La questione non deve essere solo estetica, incentrata cioè sugli importanti
aspetti delle forme e del piano colore degli edifici, ma deve riguardare la
qualità degli spazi abitabili e la sostenibilità dell’architettura, quindi il
risparmio delle risorse idriche ed energetiche, il rapporto con l’ambiente
naturale, l’utilizzo di materiali riciclabili ed altri temi contemporanei.

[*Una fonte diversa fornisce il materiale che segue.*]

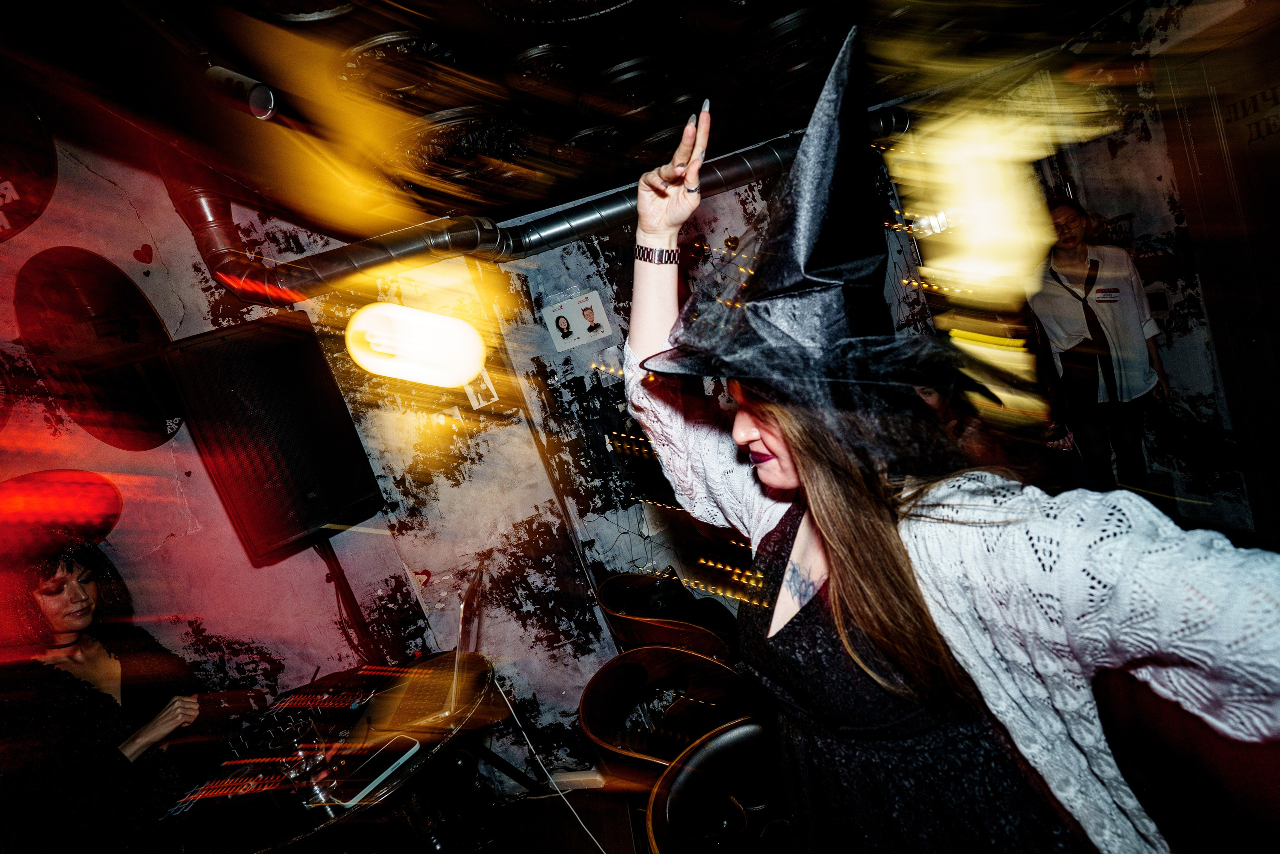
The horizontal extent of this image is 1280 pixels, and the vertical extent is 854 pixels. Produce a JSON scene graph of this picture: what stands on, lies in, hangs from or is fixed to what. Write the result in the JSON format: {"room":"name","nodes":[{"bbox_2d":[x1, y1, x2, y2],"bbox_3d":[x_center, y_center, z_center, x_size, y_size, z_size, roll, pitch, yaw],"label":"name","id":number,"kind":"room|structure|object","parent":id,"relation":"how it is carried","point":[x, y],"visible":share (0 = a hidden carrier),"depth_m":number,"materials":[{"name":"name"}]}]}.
{"room":"bar","nodes":[
{"label":"bar","id":0,"kind":"room"},
{"bbox_2d":[0,119,608,790],"bbox_3d":[-1.828,0.258,2.464,1.430,3.354,0.602,-14,7,-2],"label":"left wall","id":1,"kind":"structure","parent":0,"point":[71,426],"depth_m":2.56,"materials":[{"name":"paint"}]},
{"bbox_2d":[0,83,57,239],"bbox_3d":[-2.402,-0.996,2.181,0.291,0.651,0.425,-14,7,-2],"label":"round sign","id":2,"kind":"object","parent":1,"relation":"attached to","point":[38,192],"visible":1,"depth_m":2.26,"materials":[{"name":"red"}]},
{"bbox_2d":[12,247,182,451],"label":"round sign","id":3,"kind":"object","parent":1,"relation":"attached to","point":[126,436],"visible":0.96,"depth_m":2.32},
{"bbox_2d":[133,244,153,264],"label":"heart decoration","id":4,"kind":"object","parent":1,"relation":"attached to","point":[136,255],"visible":0.97,"depth_m":2.47,"materials":[{"name":"red paint"}]},
{"bbox_2d":[463,369,498,409],"bbox_3d":[-0.724,-0.171,2.734,0.122,0.172,0.033,-14,7,-2],"label":"picture","id":5,"kind":"object","parent":1,"relation":"attached to","point":[494,399],"visible":0.72,"depth_m":2.73,"materials":[{"name":"white paper"}]},
{"bbox_2d":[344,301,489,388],"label":"light","id":6,"kind":"object","parent":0,"point":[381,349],"visible":0.99,"depth_m":1.54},
{"bbox_2d":[0,0,1160,232],"bbox_3d":[0.164,-1.125,1.132,4.960,0.151,4.791,-14,7,-2],"label":"ceiling","id":7,"kind":"structure","parent":0,"point":[474,16],"depth_m":1.80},
{"bbox_2d":[202,64,279,120],"bbox_3d":[-0.794,-0.673,1.191,0.129,0.152,0.117,-14,7,-2],"label":"spotlight","id":8,"kind":"object","parent":7,"relation":"attached to","point":[264,98],"visible":0.99,"depth_m":1.18,"materials":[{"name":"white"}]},
{"bbox_2d":[156,102,909,305],"bbox_3d":[-0.128,-1.030,2.465,3.448,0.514,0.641,-14,7,-2],"label":"duct pipe","id":9,"kind":"object","parent":7,"relation":"hanging from","point":[762,160],"visible":0.57,"depth_m":2.36,"materials":[{"name":"metal"}]},
{"bbox_2d":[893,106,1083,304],"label":"yellow light","id":10,"kind":"object","parent":7,"relation":"hanging from","point":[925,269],"visible":0.89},
{"bbox_2d":[361,142,948,780],"bbox_3d":[0.651,-0.183,3.073,2.741,3.016,0.243,-14,7,-2],"label":"back wall","id":11,"kind":"structure","parent":0,"point":[614,518],"depth_m":2.99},
{"bbox_2d":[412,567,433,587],"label":"heart decoration","id":12,"kind":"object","parent":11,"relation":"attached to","point":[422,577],"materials":[{"name":"red paint"}]},
{"bbox_2d":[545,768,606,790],"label":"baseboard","id":13,"kind":"structure","parent":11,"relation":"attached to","point":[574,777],"depth_m":2.64,"materials":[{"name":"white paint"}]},
{"bbox_2d":[541,288,613,351],"bbox_3d":[-0.300,-0.515,2.963,0.281,0.244,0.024,-14,7,-2],"label":"poster","id":14,"kind":"object","parent":11,"relation":"attached to","point":[594,317],"visible":0.99,"depth_m":2.96,"materials":[{"name":"white paper"}]},
{"bbox_2d":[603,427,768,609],"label":"string lights","id":15,"kind":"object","parent":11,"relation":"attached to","point":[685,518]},
{"bbox_2d":[443,670,1279,853],"bbox_3d":[0.732,1.415,1.475,5.979,0.106,5.761,-14,7,-2],"label":"floor","id":16,"kind":"structure","parent":0,"point":[579,837],"depth_m":2.09,"materials":[{"name":"brown wood"}]},
{"bbox_2d":[0,531,225,853],"bbox_3d":[-1.661,1.070,1.969,0.676,1.454,0.767,-14,7,-2],"label":"woman","id":17,"kind":"object","parent":16,"relation":"on","point":[73,588],"visible":0.91,"depth_m":1.82},
{"bbox_2d":[156,648,497,853],"bbox_3d":[-0.836,1.320,1.924,1.004,0.745,1.017,-14,7,-2],"label":"round table","id":18,"kind":"object","parent":16,"relation":"on","point":[402,777],"visible":0.71,"depth_m":1.77,"materials":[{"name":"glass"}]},
{"bbox_2d":[272,711,332,805],"bbox_3d":[-0.881,0.877,1.590,0.089,0.205,0.087,-12,7,12],"label":"drinking glass","id":19,"kind":"object","parent":18,"relation":"on","point":[306,767],"visible":0.99,"depth_m":1.57,"materials":[{"name":"clear glass"}]},
{"bbox_2d":[317,735,417,806],"bbox_3d":[-0.723,0.927,1.645,0.123,0.012,0.230,-9,8,31],"label":"smartphone","id":20,"kind":"object","parent":18,"relation":"on","point":[387,770],"visible":0.98,"depth_m":1.63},
{"bbox_2d":[368,568,486,735],"bbox_3d":[-0.684,0.717,2.006,0.330,0.302,0.415,-14,7,-2],"label":"laptop","id":21,"kind":"object","parent":18,"relation":"on","point":[454,688],"visible":0.96,"depth_m":1.95,"materials":[{"name":"silver metal"}]},
{"bbox_2d":[497,671,606,853],"bbox_3d":[-0.320,1.218,2.135,0.435,0.631,0.713,-17,8,-25],"label":"power cord","id":22,"kind":"object","parent":21,"relation":"attached to","point":[512,710],"visible":0.95,"depth_m":2.26,"materials":[{"name":"white plastic"}]},
{"bbox_2d":[312,534,379,663],"bbox_3d":[-1.206,1.020,2.592,0.368,1.254,0.380,-14,7,-2],"label":"speaker stand","id":23,"kind":"object","parent":16,"relation":"on","point":[331,568],"visible":0.42,"depth_m":2.55,"materials":[{"name":"black metal"}]},
{"bbox_2d":[156,313,383,559],"bbox_3d":[-1.370,0.040,2.292,0.481,0.814,0.500,-8,9,37],"label":"speaker","id":24,"kind":"object","parent":23,"relation":"on","point":[294,466],"visible":0.96,"depth_m":2.10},
{"bbox_2d":[595,570,741,664],"bbox_3d":[0.188,0.993,2.463,0.582,0.799,0.605,-14,7,-2],"label":"chair","id":25,"kind":"object","parent":16,"relation":"on","point":[722,623],"visible":0.64,"depth_m":2.32,"materials":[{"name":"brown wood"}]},
{"bbox_2d":[580,644,762,789],"bbox_3d":[0.174,1.086,1.779,0.567,0.820,0.572,-14,7,-2],"label":"chair","id":26,"kind":"object","parent":16,"relation":"on","point":[687,658],"visible":0.68,"depth_m":1.81,"materials":[{"name":"brown"}]},
{"bbox_2d":[645,716,791,853],"bbox_3d":[0.328,1.124,1.302,0.530,0.832,0.537,-14,7,-2],"label":"bar stool","id":27,"kind":"object","parent":16,"relation":"on","point":[732,735],"visible":0.8,"depth_m":1.34,"materials":[{"name":"leather"}]},
{"bbox_2d":[619,21,1279,851],"bbox_3d":[0.489,0.464,0.992,0.663,1.983,0.994,-14,7,-2],"label":"woman","id":28,"kind":"object","parent":16,"relation":"on","point":[767,439],"visible":0.97,"depth_m":0.76},
{"bbox_2d":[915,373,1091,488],"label":"person","id":29,"kind":"object","parent":16,"relation":"on","point":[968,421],"visible":0.22,"depth_m":2.63},
{"bbox_2d":[1025,196,1169,487],"bbox_3d":[2.436,-0.248,3.206,0.533,1.826,0.556,-14,7,-2],"label":"man","id":30,"kind":"object","parent":16,"relation":"on","point":[1078,255],"visible":0.9,"depth_m":3.05},
{"bbox_2d":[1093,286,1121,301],"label":"name tag","id":31,"kind":"object","parent":30,"relation":"attached to","point":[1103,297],"visible":0.96,"depth_m":3.04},
{"bbox_2d":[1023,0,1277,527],"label":"right wall","id":32,"kind":"structure","parent":0,"point":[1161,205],"depth_m":3.04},
{"bbox_2d":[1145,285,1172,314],"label":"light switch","id":33,"kind":"object","parent":32,"relation":"attached to","point":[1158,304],"visible":0.81,"depth_m":3.22,"materials":[{"name":"white"}]},
{"bbox_2d":[1153,10,1279,537],"bbox_3d":[2.798,-0.452,2.488,0.122,2.329,1.027,-14,7,-2],"label":"door","id":34,"kind":"structure","parent":32,"relation":"in","point":[1278,222],"depth_m":2.73,"materials":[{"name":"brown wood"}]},
{"bbox_2d":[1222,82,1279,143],"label":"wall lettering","id":35,"kind":"object","parent":34,"relation":"attached to","point":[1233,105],"visible":0.93,"depth_m":2.54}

E’ auspicabile l’indizione di
concorsi pubblici per la progettazione preliminare degli edifici e degli spazi
destinati alla collettività ma anche il ricorso a consultazioni pubbliche o
referendum per capire se il progetto vincitore esprime una soluzione
architettonica condivisa e quindi attuabile.
La normativa statale in
materia di beni culturali ha recentemente incluso le pubbliche piazze, le vie,
le strade e gli altri spazi aperti urbani di interesse artistico o storico tra
i beni soggetti a tutela e quindi a restauro. Un deciso passo avanti per la
salvaguardia di questi importanti elementi storici da approssimativi interventi
di riqualificazione o sistemazione che spesso causano la perdita della loro identità.
Il nostro Paese, dotato di
piazze storiche ammirate da visitatori di tutto il mondo, deve riconquistare la
capacità di progettare e realizzare le piazze quali centri di vita della
collettività e luoghi notevoli delle città.